Give the listing again word for word. Skip the pictures.

- - -

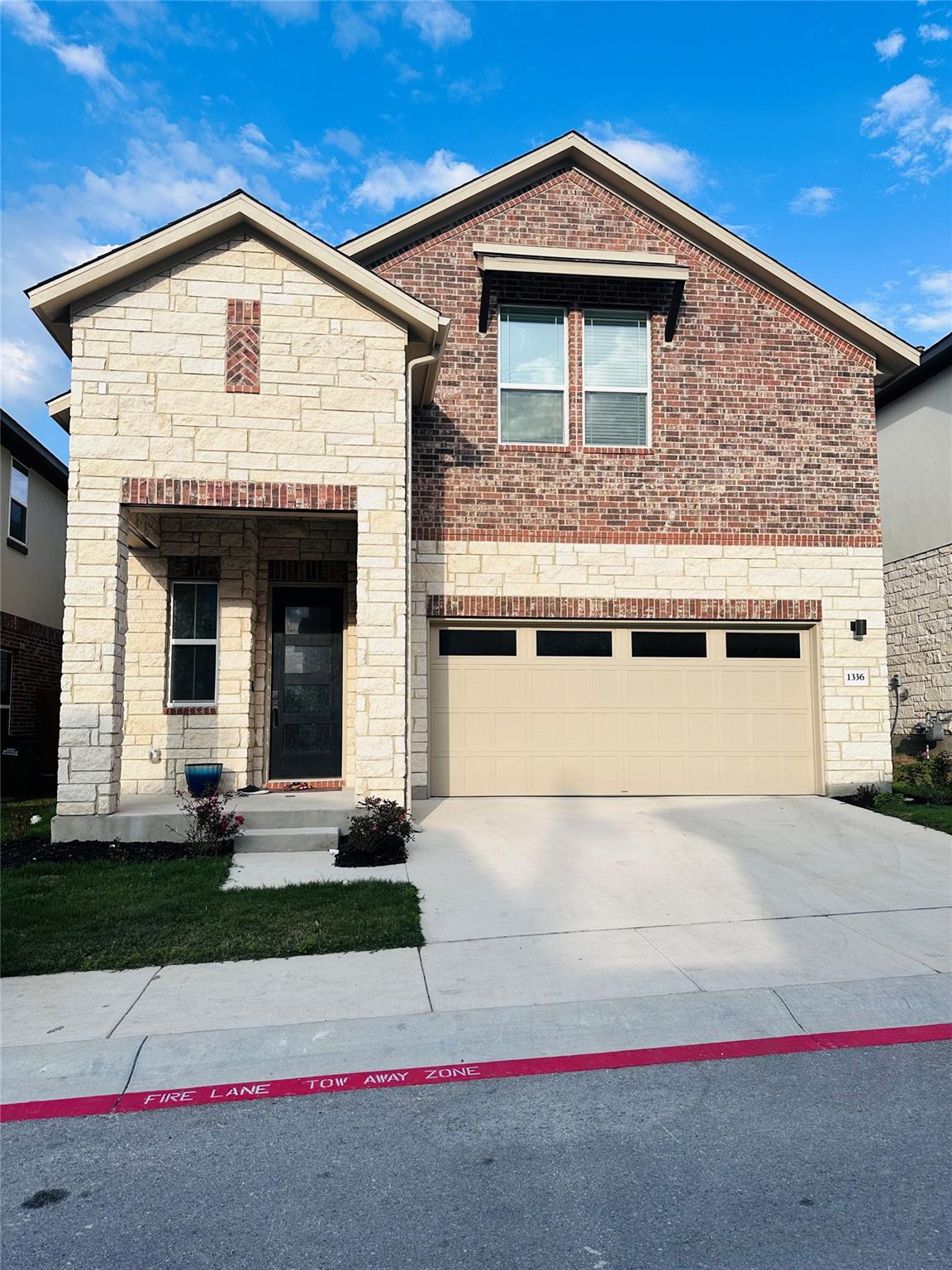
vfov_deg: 71.6
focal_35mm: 24
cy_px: 635
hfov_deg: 56.8
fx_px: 880
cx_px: 476
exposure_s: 1/4184
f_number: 1.78
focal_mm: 6.86
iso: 80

- - -

(Answer to this problem):
vfov_deg: 71.6
focal_35mm: 24
cy_px: 635
hfov_deg: 56.8
fx_px: 880
cx_px: 476
exposure_s: 1/4184
f_number: 1.78
focal_mm: 6.86
iso: 80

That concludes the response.